Verilen Görev 1: Listede "outline" sözcüğünü içeren her satırı çıkarıp hiçbir değişiklik yapmadan yazın.

Alıntı Metin:

——

Re’y taraftarları deyimi, “Halk-ı Kur’an” meselesi ortaya çıktıktan sonra raviler tarafından Iraklılara, yani Ebu Hanife ve ona tâbii olan Kufelilere ad olarak verilmiştir. Bazıları Ebu Hanifeye dil uzatmada ileri gitmişlerdir. Ebu Hanife inat olsun diye hiçbir sünnete muhalefet etmemiştir. Sünnet konusunda muhalefet ettiği olmuşsa, ancak doğru gördüğü ve mevcut olan delillere dayanarak muhalefet etmiştir. Ona dil uzatanlar, ya hasetçilerdir, yada içtihat yapılması gereken yerleri bilmeyenlerdir.
Hanefilerin re’y taraftarları diye isimlendirilmesi ise; ancak hüküm çıkarırken re’yi çok iyi kullanmalarından ileri gelmiştir. Nerede olursa olsun, ister Irakta, ister Medine de, fıkhın bulunduğu her yerde re’y de bulunacaktır.156
ac) Muhafazakar Bir Reycilik Teorisyeni: Ebu Hanife,
Re’y ve Re’ycilikten söz edildiğinde, kuşkusuz ilk akla gelenlerin başında Ebu Hanife bulunmaktadır. Ancak Ebu Hanifenin re’yciliğinin anlamının ve muhtevasının yeterince net ve açık olduğu söylenemez. Bunun nedenlerinden birisi, re’y ve re’ycilik kavramlarının, çoğu kere, esasen içermediği ve taşıyamayacağı anlam yüküne maruz bırakılması ve buradan hareketle nass’lara alternatif bir hüküm kaynağı olarak algılanması, kimi şahıs veya ekollerin ‘akılcılık’la nitelendirilmesidir.
Ehl-i re’y-Ehl-i hadis isimlendirmesi ve bu isimlendirmenin temsil ettiği ayrışma, Tâbiun asrından itibâren söz konusu olmaya başlamış ve bir sonraki nesilde hatlar iyice belirginleşmiştir.

——

Verilen Bilgiler:
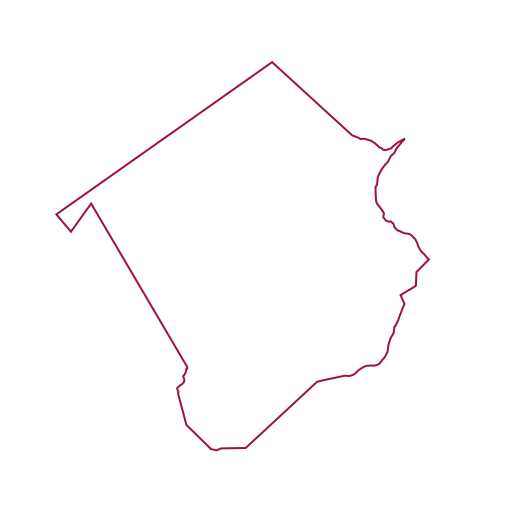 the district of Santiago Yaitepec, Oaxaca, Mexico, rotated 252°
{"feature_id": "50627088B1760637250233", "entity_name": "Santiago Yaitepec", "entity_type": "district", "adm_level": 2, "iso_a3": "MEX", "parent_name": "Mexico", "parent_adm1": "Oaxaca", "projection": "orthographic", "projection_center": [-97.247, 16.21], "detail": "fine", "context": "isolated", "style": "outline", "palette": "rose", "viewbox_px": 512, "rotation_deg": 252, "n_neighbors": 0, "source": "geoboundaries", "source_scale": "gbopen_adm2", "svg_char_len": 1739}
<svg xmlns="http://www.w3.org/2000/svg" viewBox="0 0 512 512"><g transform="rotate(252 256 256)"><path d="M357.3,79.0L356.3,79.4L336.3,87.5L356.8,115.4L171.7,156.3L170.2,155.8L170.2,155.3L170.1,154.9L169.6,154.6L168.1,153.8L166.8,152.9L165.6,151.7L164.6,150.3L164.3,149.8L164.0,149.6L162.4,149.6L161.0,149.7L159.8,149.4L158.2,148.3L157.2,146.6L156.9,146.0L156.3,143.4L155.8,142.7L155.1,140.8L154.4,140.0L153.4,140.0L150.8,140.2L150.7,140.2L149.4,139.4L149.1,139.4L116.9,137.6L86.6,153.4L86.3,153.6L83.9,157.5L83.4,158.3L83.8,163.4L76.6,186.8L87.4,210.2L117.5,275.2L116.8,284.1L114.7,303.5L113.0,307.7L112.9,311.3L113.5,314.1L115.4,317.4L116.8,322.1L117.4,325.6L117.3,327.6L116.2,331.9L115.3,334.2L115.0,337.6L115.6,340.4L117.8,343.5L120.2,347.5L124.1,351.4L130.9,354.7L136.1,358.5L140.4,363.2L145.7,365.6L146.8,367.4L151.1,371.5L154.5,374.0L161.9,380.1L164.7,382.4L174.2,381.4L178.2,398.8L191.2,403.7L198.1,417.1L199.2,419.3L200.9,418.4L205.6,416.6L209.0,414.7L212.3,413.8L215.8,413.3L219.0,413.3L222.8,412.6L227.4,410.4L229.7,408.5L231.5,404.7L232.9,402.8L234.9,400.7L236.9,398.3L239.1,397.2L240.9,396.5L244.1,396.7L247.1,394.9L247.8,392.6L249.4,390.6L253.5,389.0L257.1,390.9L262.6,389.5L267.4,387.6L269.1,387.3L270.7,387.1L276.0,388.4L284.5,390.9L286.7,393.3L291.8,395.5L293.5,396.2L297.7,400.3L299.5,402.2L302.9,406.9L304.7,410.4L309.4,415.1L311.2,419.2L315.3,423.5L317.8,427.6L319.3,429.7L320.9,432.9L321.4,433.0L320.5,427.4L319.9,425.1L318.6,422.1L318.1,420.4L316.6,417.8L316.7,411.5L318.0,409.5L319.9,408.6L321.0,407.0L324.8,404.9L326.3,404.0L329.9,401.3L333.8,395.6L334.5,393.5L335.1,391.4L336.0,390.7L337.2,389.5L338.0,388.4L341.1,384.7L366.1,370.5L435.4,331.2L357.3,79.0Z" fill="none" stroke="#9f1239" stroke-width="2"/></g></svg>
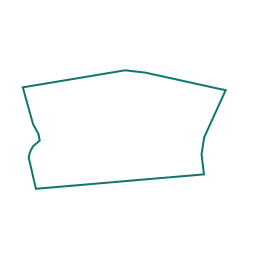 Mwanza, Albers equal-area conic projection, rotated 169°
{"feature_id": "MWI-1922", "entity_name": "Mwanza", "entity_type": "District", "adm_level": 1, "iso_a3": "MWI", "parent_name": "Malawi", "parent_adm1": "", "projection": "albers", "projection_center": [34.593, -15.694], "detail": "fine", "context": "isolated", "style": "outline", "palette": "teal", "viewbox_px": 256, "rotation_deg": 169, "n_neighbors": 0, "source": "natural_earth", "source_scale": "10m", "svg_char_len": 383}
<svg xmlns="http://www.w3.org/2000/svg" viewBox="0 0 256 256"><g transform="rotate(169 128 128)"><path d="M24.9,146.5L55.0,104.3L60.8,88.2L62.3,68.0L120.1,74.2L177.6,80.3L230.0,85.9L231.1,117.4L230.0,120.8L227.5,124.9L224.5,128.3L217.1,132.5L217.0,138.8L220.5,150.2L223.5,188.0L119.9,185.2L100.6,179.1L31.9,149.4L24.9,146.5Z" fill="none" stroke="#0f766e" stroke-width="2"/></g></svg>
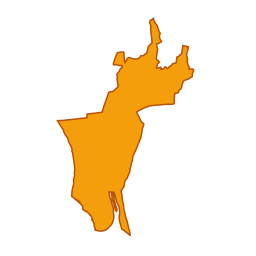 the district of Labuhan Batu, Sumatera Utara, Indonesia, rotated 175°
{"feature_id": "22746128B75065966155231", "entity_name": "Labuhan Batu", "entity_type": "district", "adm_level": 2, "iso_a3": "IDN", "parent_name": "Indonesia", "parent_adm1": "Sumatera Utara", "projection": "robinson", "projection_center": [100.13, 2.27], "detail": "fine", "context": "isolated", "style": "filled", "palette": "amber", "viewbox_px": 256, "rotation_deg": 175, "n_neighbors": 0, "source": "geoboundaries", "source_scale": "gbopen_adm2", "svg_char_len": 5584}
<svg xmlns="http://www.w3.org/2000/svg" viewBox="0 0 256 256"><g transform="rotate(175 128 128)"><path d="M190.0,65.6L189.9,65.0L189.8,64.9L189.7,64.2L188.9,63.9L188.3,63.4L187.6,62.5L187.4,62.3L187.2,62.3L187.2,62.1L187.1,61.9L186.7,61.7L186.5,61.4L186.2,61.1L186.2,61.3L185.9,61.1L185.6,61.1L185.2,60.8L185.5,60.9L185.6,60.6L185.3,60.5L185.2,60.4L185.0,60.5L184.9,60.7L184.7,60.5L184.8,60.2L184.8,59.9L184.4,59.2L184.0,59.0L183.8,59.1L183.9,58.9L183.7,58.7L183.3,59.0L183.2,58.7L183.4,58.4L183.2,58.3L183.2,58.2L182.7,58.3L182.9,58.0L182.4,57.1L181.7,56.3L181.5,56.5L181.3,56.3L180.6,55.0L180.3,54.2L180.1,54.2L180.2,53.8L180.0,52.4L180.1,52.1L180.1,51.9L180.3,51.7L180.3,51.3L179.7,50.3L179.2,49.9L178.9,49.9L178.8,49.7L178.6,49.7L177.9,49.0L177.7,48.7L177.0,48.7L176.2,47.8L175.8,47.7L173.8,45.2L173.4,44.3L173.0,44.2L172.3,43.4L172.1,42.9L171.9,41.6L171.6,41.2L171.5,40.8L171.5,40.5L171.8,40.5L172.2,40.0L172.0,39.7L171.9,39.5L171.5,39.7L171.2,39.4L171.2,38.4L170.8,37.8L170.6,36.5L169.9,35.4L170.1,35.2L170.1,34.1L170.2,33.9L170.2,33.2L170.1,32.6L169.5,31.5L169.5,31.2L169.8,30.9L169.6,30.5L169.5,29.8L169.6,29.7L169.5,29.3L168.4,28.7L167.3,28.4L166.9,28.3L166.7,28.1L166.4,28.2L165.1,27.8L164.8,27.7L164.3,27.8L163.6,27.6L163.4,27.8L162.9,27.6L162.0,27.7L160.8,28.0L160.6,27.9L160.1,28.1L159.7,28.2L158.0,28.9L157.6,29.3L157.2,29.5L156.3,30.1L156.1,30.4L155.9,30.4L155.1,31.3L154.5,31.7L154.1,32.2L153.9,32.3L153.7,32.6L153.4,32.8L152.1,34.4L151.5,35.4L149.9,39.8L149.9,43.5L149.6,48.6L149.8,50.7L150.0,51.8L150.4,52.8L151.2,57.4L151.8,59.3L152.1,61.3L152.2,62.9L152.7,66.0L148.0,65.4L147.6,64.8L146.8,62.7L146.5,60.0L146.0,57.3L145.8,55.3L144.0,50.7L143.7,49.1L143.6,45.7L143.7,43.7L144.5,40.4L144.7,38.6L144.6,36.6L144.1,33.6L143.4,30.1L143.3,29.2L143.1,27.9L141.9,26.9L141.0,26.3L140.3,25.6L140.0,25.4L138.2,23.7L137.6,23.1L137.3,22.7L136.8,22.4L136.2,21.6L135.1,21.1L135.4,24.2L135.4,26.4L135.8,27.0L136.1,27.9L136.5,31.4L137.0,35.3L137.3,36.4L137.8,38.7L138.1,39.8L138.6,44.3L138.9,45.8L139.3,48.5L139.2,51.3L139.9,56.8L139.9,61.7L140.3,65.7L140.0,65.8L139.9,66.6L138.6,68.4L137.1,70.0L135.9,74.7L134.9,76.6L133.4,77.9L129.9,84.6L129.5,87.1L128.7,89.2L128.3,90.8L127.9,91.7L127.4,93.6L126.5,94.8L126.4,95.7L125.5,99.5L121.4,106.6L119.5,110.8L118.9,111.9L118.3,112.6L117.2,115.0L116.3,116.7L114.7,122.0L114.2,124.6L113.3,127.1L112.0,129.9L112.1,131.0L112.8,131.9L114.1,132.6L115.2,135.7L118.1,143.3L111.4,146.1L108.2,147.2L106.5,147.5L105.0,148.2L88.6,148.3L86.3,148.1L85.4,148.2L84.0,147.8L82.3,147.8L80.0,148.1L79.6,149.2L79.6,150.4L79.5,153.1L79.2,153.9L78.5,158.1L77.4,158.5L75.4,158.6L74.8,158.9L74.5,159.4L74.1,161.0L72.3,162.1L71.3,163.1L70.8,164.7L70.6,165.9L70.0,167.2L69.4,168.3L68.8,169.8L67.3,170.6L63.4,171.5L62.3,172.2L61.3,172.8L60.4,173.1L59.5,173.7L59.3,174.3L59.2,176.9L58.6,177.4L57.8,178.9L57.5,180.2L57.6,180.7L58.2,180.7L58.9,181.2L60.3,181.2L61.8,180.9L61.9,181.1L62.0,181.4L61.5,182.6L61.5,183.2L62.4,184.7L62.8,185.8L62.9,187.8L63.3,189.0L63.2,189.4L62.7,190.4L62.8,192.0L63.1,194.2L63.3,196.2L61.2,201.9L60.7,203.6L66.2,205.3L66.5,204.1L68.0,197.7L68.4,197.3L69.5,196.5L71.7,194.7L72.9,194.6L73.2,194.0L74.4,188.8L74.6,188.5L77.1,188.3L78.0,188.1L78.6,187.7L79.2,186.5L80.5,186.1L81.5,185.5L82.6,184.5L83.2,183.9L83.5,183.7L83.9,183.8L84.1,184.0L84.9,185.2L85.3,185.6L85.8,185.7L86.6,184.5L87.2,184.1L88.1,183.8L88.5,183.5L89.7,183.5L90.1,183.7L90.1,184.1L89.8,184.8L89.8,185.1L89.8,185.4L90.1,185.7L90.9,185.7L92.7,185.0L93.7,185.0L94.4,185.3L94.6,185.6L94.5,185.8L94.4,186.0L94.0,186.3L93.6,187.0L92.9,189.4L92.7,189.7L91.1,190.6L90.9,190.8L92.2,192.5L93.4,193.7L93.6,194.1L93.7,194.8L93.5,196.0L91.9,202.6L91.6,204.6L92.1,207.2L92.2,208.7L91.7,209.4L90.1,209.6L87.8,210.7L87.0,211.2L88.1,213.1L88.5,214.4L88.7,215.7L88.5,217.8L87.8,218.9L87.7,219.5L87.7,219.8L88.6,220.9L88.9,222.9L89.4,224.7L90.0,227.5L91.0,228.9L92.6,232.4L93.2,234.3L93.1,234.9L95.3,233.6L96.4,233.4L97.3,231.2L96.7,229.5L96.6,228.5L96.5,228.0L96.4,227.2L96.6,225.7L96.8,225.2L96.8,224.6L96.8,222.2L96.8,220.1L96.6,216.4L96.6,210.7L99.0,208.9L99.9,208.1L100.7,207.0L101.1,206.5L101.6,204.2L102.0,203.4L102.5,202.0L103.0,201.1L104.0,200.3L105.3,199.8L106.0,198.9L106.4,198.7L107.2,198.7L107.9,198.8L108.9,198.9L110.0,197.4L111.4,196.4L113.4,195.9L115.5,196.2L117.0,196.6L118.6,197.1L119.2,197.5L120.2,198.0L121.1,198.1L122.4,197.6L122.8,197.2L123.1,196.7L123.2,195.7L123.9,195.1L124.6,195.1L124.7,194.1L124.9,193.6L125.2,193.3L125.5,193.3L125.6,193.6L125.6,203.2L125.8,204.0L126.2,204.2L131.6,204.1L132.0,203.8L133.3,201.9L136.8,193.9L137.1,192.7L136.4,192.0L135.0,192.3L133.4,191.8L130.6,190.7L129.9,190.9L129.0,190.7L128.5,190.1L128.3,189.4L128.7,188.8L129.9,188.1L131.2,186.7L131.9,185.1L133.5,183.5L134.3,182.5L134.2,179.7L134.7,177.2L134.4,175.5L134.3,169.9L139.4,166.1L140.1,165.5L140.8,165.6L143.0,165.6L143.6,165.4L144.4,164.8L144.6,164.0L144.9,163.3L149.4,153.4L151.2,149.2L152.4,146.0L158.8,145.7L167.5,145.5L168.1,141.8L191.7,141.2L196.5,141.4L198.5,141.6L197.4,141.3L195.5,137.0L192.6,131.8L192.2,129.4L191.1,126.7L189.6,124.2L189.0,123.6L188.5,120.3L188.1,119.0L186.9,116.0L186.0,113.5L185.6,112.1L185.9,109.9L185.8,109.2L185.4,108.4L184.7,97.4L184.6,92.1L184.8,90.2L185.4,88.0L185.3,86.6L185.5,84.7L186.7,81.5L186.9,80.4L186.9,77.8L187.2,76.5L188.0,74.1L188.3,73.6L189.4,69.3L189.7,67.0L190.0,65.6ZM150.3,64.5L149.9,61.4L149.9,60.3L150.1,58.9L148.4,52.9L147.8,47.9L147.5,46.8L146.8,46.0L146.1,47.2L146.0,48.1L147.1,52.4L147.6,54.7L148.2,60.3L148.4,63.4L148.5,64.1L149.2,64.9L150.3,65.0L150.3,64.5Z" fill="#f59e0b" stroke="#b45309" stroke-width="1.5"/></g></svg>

——

Verilen Görev 2:
Alıntı metne dayanarak aşağıdaki soruları yanıtlayın.
(a) Re’y taraftarları deyimi ravilerce kimlere ad olarak verilmiştir?
(b) Hanefilerin re’y taraftarları diye isimlendirilmesi neden ileri gelmiştir?
(c) Ehl-i re’y ile Ehl-i hadis ayrışması hangi asırdan itibaren söz konusu olmaya başlamıştır?

Tam Çözüm 1:
{"feature_id": "50627088B1760637250233", "entity_name": "Santiago Yaitepec", "entity_type": "district", "adm_level": 2, "iso_a3": "MEX", "parent_name": "Mexico", "parent_adm1": "Oaxaca", "projection": "orthographic", "projection_center": [-97.247, 16.21], "detail": "fine", "context": "isolated", "style": "outline", "palette": "rose", "viewbox_px": 512, "rotation_deg": 252, "n_neighbors": 0, "source": "geoboundaries", "source_scale": "gbopen_adm2", "svg_char_len": 1739}
{"feature_id": "MWI-1922", "entity_name": "Mwanza", "entity_type": "District", "adm_level": 1, "iso_a3": "MWI", "parent_name": "Malawi", "parent_adm1": "", "projection": "albers", "projection_center": [34.593, -15.694], "detail": "fine", "context": "isolated", "style": "outline", "palette": "teal", "viewbox_px": 256, "rotation_deg": 169, "n_neighbors": 0, "source": "natural_earth", "source_scale": "10m", "svg_char_len": 383}

Tam Çözüm 2:
(a) Iraklılara, yani Ebu Hanife ve ona tâbi olan Kufelilere.
(b) Hüküm çıkarırken re’yi çok iyi kullanmalarından.
(c) Tâbiun asrından itibaren.